(Beginning of INPUT MATERIAL)
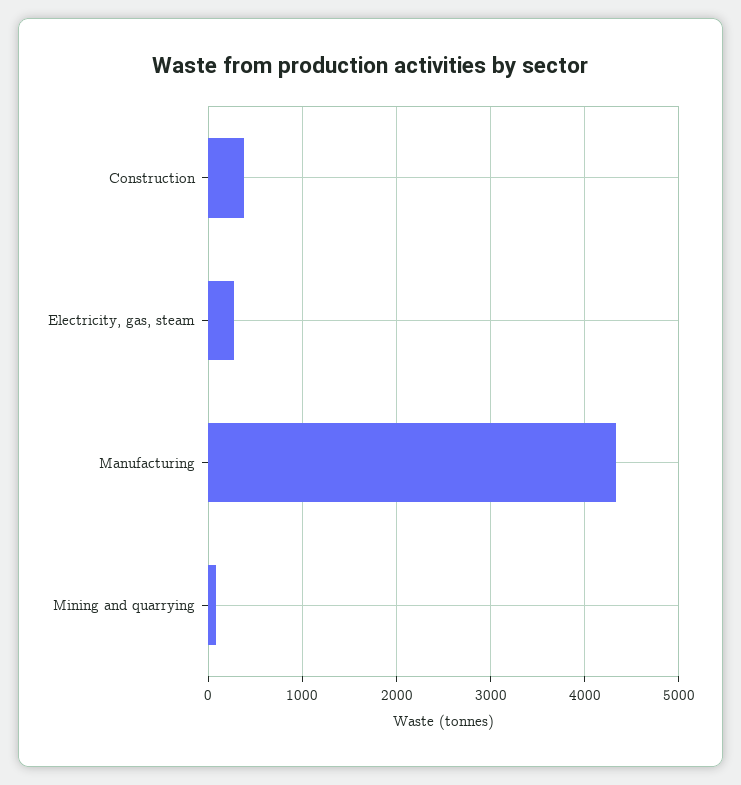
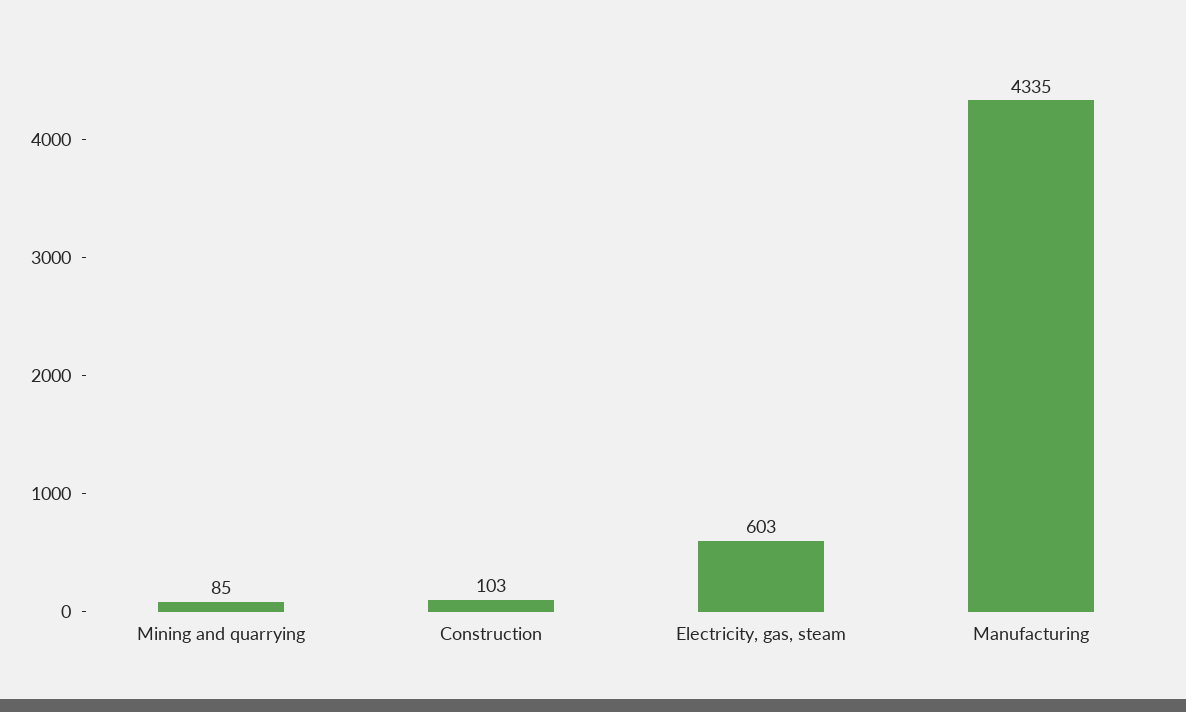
  {
-   "Construction": 400,
+   "Construction": 103,
-   "Electricity, gas, steam": 300,
+   "Electricity, gas, steam": 603,
    "Manufacturing": 4335,
    "Mining and quarrying": 85
  }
(End of INPUT MATERIAL)
▶ AIM OF THE EXERCISE:
An exact copy of the entries above, with no pictures, is the required answer.

▶ TASK OUTPUT:
  {
-   "Construction": 400,
+   "Construction": 103,
-   "Electricity, gas, steam": 300,
+   "Electricity, gas, steam": 603,
    "Manufacturing": 4335,
    "Mining and quarrying": 85
  }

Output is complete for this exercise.